13h58 : la place se vida, le cortège entra dans l’église. Monsieur Eldenstein fut le dernier à rentrer. Ma famille avait décidé à l’unanimité que ma dépouille ne serait pas portée sur les épaules des croque morts, pour eux ce geste symbolique ne devait pas être fait par des inconnus. C’est pourquoi mon père, Stanley, Alexandre, mon meilleur ami Tarek, Raphael l’ainé de Valery et Valentin le mari de July mon amie d’enfance, me menèrent jusqu’à l’autel au son de la chanson « The Story ». Chanson choisie par Gabriella, une faute de gout selon moi car cette chanson est notre chanson. Premier slow, ouverture du bal de notre mariage, procréation de Thimotey. Autant dire que si cette chanson lui avait toujours rappelé des moments intenses, joyeux et indélébiles tant ils étaient beaux ; elle serait dorénavant associée à ce triste 6 octobre.

Durant la cérémonie, je ne pus lâcher Valentin des yeux. Cet homme que je ne connaissais finalement pas, que je présentais systématiquement comme le mari de ma meilleure amie comme s’il n’était réduit qu’à ce titre, était en train de pleurer toutes les larmes de son corps. Les yeux levés vers le plafond en voute, il se remémora notre rencontre dans ce restaurant japonais que July adorait et que Gabriela et moi détestions, ce week-end à Barcelone ou nous avions bu comme des trous, son enterrement de vie de garçons où il sniffa comme un junkie, le cocktail de son mariage où je pris la parole et fis couler le mascara de July, et ce fameux Jeudi 2 Octobre 2013 où il apprit mon décès. A cet instant tout lui revint en mémoire, il revit July préparer le repas tout en buvant un verre de Saint Joseph, la sonnerie du téléphone retenti, elle se rendit dans le couloir pour répondre. July laissa tomber le verre qui se brisa sur le sol. A ce moment-là, Valentin comprit que quelque chose de grave venait de se passer. Il se souvint que July ne pleurait pas, appuyée contre le mur, le combiné à la main, elle se tourna seulement vers lui avec ce regard triste annonciateur de mauvaise nouvelle et avec une voix étranglée, elle lâcha tant bien que mal mon prénom.

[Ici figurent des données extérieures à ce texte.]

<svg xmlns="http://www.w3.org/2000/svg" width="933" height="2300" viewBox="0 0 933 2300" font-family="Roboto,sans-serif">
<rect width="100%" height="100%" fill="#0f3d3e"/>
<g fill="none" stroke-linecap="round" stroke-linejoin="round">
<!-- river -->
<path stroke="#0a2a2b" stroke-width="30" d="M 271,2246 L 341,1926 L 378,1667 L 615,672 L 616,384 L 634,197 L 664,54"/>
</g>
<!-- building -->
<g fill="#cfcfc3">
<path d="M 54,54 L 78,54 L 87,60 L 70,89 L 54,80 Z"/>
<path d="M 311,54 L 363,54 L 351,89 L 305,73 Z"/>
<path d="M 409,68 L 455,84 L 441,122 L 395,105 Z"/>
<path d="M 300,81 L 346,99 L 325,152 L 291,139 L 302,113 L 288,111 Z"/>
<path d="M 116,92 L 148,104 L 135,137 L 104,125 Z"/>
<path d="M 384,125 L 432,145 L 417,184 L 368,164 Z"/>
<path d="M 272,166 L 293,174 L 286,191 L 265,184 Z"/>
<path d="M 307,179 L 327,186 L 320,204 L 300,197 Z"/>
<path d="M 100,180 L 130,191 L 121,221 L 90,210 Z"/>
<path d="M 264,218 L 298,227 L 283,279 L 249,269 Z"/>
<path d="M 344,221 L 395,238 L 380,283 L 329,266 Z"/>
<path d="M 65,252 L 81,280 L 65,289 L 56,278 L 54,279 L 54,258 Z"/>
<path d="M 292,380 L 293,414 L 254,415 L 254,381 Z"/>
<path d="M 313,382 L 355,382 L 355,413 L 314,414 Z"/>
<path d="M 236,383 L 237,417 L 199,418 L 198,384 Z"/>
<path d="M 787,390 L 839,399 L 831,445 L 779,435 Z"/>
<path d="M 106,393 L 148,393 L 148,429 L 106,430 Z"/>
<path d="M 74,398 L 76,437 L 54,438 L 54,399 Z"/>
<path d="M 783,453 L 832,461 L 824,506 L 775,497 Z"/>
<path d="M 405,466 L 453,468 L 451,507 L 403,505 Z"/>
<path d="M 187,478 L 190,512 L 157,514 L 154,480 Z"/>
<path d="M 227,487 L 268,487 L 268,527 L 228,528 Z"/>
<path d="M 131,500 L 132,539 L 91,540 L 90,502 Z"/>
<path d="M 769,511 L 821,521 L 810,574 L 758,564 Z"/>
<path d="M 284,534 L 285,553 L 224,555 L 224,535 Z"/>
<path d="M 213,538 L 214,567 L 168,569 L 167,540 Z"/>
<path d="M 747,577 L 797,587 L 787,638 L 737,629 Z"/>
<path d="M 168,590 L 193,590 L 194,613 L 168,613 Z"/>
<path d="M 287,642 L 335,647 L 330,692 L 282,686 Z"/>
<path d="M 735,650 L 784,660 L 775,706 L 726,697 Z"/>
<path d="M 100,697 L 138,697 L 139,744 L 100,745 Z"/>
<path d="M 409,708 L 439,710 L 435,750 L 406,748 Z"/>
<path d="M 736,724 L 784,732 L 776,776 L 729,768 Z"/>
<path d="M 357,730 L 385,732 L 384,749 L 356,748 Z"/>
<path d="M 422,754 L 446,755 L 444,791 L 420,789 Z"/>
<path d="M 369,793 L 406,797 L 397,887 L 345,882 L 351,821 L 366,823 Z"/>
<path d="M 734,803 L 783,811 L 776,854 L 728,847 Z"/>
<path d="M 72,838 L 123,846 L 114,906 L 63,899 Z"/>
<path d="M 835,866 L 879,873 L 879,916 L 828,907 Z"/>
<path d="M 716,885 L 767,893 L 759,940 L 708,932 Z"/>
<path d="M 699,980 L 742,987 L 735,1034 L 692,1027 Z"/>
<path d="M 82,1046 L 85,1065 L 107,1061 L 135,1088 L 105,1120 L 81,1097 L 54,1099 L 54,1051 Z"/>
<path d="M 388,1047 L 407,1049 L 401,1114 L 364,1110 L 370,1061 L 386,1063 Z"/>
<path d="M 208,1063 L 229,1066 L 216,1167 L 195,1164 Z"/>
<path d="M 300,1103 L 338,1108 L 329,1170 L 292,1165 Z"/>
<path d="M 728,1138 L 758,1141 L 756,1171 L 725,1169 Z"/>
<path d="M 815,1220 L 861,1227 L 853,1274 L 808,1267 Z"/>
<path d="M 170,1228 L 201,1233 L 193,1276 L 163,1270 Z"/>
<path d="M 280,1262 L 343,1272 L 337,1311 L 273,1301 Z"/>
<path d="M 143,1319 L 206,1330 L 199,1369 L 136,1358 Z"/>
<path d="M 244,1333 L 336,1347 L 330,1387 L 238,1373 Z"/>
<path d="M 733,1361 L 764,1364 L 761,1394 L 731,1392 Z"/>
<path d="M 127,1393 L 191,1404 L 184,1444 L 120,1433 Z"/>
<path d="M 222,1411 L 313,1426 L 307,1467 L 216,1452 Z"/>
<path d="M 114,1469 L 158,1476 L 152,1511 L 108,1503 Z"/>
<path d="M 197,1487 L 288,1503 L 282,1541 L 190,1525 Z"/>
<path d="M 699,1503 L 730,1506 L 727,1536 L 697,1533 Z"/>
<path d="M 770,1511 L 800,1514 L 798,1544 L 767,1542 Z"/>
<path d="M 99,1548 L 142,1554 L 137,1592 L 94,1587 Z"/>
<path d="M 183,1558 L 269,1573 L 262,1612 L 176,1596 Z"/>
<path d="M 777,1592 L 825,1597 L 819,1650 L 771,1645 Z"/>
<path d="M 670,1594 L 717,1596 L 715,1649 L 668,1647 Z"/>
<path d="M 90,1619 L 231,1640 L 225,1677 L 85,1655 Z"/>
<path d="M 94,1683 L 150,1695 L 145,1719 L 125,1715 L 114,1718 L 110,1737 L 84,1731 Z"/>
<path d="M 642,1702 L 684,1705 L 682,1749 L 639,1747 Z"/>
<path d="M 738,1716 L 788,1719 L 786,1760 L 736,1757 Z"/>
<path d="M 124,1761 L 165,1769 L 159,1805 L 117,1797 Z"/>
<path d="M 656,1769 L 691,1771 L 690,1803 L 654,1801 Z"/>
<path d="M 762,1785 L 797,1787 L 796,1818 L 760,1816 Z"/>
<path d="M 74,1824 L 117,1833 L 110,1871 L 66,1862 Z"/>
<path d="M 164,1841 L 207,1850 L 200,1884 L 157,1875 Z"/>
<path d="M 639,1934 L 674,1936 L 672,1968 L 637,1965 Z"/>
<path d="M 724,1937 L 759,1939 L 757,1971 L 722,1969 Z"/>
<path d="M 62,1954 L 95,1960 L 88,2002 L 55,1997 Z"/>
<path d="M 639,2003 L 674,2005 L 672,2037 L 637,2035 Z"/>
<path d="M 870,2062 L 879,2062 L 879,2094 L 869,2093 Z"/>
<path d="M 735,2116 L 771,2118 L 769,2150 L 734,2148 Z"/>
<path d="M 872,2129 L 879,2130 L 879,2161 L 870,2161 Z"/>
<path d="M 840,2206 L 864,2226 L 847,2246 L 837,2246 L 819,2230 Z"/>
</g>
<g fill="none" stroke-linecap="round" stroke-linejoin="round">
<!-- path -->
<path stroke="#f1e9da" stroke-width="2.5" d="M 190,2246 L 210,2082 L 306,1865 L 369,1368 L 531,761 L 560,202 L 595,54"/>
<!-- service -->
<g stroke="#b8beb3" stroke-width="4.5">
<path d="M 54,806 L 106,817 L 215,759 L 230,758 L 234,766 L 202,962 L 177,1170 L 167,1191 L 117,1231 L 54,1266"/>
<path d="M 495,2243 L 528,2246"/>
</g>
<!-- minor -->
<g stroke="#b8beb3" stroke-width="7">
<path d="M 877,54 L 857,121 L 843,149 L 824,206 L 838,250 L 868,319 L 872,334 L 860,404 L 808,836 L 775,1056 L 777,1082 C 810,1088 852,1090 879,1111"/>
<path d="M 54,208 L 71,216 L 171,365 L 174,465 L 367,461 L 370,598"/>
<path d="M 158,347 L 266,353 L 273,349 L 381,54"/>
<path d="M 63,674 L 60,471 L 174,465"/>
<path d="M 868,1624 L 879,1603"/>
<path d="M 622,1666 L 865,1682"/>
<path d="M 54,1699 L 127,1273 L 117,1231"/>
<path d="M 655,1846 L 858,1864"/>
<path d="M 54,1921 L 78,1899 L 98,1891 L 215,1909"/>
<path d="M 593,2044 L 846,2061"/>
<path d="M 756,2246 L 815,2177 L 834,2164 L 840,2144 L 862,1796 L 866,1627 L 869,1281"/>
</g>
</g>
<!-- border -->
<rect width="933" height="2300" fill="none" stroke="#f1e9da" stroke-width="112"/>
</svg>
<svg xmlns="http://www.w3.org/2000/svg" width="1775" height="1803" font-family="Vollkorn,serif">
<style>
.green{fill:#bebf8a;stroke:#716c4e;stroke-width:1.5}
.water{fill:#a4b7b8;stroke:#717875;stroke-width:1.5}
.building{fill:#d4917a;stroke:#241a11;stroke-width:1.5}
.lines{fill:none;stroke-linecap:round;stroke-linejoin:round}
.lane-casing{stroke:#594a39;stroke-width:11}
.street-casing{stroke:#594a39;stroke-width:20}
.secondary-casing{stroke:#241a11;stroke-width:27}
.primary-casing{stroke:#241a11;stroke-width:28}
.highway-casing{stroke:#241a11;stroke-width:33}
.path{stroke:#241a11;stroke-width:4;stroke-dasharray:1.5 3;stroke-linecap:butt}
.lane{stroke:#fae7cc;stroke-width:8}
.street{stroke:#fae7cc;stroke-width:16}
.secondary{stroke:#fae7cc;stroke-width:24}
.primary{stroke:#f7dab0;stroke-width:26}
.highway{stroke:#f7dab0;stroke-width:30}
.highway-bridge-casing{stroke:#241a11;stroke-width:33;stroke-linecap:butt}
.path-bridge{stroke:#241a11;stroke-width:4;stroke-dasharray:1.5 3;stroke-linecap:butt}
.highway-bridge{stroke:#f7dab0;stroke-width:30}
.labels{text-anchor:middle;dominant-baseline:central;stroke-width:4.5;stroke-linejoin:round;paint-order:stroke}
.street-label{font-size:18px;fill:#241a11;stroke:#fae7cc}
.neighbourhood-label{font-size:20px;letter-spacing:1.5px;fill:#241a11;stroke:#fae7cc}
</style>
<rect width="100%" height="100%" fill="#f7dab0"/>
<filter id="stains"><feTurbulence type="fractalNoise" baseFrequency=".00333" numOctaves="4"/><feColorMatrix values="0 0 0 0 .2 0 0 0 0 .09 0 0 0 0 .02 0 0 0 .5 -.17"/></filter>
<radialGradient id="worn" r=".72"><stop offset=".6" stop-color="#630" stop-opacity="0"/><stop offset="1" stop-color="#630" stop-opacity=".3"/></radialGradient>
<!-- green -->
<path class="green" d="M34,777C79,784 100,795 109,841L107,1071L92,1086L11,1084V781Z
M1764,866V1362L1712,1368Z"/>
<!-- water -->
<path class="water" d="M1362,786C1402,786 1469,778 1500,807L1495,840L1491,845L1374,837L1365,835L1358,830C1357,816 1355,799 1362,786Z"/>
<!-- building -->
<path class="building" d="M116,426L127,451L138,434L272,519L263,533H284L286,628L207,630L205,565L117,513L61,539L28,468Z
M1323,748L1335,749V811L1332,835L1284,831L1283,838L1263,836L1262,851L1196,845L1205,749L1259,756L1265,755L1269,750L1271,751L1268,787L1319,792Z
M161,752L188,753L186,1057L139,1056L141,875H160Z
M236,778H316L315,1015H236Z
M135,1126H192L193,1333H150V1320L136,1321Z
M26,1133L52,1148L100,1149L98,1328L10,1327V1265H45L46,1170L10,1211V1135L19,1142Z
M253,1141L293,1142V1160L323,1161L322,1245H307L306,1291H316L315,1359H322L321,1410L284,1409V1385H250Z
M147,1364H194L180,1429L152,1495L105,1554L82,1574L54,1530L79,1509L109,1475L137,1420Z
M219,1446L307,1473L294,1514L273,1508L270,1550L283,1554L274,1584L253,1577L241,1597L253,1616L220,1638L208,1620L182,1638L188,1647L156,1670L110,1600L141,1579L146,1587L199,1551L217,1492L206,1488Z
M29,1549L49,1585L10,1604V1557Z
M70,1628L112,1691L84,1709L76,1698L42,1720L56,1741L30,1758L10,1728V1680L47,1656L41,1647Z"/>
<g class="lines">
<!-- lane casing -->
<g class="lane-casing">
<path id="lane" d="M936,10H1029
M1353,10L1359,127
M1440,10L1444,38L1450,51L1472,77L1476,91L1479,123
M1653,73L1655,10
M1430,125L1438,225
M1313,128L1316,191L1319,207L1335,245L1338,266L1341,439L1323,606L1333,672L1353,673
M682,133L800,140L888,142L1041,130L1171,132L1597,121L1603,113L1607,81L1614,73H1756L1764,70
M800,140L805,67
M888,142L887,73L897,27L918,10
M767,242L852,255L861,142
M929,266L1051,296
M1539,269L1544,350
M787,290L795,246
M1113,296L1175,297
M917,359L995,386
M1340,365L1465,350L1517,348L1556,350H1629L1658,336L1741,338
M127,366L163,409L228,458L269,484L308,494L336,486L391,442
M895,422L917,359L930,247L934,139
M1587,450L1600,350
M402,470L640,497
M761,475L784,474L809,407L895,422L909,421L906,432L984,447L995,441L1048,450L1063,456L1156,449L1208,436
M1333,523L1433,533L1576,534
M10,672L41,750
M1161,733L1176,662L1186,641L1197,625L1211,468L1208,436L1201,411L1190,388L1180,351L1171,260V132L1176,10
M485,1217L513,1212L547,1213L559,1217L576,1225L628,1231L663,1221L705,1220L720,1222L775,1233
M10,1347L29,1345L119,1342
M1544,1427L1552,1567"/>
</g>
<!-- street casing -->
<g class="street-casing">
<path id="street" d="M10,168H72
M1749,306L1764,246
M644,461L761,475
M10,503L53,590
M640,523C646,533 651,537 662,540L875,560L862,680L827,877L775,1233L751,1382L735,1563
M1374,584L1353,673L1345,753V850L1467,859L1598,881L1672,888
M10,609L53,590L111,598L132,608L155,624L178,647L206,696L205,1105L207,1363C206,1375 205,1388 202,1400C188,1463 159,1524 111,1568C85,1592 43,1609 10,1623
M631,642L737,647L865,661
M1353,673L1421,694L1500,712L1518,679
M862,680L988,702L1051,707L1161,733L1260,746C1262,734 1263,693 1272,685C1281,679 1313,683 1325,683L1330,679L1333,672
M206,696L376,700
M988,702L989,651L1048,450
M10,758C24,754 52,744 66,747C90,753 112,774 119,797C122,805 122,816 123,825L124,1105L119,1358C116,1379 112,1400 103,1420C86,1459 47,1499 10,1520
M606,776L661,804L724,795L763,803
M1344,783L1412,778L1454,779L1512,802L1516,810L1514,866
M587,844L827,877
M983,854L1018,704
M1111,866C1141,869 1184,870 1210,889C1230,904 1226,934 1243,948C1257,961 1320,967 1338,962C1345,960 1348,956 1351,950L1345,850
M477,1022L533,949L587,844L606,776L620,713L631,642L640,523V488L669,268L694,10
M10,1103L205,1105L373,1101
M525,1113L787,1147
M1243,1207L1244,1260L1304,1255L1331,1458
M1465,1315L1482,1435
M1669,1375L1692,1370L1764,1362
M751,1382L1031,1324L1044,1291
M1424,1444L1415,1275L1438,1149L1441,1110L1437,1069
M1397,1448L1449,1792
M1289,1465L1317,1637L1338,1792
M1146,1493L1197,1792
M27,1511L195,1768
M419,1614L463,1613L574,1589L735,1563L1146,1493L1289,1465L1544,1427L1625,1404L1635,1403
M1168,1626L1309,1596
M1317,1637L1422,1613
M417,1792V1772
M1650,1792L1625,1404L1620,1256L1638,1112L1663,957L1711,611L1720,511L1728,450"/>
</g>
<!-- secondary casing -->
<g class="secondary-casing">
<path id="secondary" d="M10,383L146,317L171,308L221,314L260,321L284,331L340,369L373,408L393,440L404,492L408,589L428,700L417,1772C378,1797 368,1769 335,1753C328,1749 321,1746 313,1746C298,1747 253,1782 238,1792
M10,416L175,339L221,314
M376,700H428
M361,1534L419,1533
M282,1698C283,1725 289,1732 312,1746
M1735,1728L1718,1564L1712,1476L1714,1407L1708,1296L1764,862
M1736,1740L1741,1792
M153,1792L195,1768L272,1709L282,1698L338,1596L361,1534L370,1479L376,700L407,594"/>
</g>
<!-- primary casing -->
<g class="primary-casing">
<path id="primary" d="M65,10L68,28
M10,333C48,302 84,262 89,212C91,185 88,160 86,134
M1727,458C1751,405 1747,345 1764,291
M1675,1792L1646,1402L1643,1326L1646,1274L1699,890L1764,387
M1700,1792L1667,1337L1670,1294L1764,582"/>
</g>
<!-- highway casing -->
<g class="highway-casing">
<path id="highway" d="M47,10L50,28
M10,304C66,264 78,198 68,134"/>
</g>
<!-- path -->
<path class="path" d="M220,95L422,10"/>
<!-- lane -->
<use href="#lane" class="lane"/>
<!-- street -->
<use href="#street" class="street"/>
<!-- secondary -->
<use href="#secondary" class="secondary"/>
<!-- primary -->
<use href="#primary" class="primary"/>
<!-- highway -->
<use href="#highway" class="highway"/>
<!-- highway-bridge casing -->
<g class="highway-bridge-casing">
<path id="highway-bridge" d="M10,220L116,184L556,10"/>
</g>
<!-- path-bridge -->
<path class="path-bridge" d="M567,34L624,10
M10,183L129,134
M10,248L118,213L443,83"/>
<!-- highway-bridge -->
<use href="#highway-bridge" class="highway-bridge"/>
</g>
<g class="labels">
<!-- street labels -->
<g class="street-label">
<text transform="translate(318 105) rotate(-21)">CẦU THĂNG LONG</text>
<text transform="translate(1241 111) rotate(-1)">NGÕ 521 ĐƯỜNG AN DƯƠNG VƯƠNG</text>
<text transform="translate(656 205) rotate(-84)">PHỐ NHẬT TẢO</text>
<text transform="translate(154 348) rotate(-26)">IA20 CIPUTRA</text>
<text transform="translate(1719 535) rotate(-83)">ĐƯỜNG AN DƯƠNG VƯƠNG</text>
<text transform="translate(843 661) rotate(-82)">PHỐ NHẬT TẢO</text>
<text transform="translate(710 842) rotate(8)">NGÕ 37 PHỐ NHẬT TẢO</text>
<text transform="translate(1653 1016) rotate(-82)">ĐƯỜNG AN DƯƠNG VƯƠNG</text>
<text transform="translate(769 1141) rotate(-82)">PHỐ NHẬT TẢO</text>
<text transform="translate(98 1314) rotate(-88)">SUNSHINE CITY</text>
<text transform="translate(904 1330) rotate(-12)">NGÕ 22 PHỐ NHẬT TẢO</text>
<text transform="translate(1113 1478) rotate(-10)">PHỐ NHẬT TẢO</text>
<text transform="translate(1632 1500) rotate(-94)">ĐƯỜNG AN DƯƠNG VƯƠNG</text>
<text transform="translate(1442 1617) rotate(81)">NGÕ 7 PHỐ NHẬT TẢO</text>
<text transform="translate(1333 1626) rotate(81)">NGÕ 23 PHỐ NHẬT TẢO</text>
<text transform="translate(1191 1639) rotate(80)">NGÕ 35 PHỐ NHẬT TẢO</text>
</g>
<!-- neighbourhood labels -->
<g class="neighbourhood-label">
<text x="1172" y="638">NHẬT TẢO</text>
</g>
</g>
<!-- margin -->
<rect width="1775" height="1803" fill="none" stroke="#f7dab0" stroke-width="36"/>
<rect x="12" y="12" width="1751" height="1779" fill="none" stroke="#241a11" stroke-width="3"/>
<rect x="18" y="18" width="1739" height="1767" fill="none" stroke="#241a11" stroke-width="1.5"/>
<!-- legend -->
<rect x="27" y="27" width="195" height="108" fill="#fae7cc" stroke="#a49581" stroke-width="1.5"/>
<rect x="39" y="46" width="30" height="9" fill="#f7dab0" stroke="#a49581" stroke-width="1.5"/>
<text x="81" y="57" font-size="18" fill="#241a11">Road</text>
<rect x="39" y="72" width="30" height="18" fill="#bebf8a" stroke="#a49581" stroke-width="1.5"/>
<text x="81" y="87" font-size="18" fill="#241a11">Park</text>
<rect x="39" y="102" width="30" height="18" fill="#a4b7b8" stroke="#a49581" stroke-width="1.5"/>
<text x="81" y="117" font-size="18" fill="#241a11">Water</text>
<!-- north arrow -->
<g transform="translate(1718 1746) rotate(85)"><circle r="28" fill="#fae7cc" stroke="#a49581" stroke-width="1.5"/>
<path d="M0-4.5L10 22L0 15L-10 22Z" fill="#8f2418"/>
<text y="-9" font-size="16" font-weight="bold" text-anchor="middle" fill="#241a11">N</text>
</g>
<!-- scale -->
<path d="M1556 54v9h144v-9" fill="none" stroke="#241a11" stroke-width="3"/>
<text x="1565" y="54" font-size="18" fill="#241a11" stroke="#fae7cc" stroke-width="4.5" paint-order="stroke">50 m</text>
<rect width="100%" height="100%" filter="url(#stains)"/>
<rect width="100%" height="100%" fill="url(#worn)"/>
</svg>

Paroles du prêtre, prières et hommages des proches se succédèrent jusqu’au moment fatidique où la foule se leva, se mis en file indienne dans l’allée centrale et vint me dire au revoir. Les plus croyants firent un signe de la croix comme mon voisin David suivi de sa femme, d’autres moins croyants mais gênés le firent aussi…à l’envers, Tarek caressa la plaque dorée ornant mon cercueil, mes tantes m’embrassèrent et tous allèrent présenter leurs condoléances à ma femme et mes parents. Un simple mot, des étreintes pour les plus intimes, un simple sourire compatissant pour mes élèves plus pudiques et beaucoup de larmes pour tout le monde.

Je refis un petit voyage jusqu’au corbillard sur les épaules de mes proches et réalisa mon dernier voyage parmi les vivants dans le carrosse de la mort. Je vis pour la dernière fois ce monde qui m’avait accueilli une nuit glaciale de Décembre 1982…ma mère me donnant le sein dans ma chambre simplement éclairée par la veilleuse, cette année quatre-vingt-quatre ou mon père m’apprit à nager, les week-end passés chez mes grands-parents avec mes cousins, mon premier baiser avec Barbara Delfino, le jour où elle me plaqua, ma première cigarettes, l’obtention de mon BAC, mon premier joint, le décès de mon grand-père, le jour où je perdis ma virginité avec Anna Delfino (la sœur de Barbara), le SMS m’annonçant qu’elle me plaquait, mes soirées étudiantes déjantées, le jour où je rencontra Gabriella, notre mariage, quand Thimotey dit « papa » ou encore le jour où mon regard a croisé celui de Leila Thompson dans cette fameuse amphi N°13.

C’est avec cette image en tête que je fus déposé six pieds sous terre et recouvert de terre et de gravas pour un repos bien mérité après un passage sur terre certes trop court mais bien rempli. Parsemé de moments forts, de joies, de peines, de doutes, d’ennui, de crises, d’amour, de regrets, de réussites, d’échecs et de moments tous simplement banals… En résumé, tout ce qui fait une vie.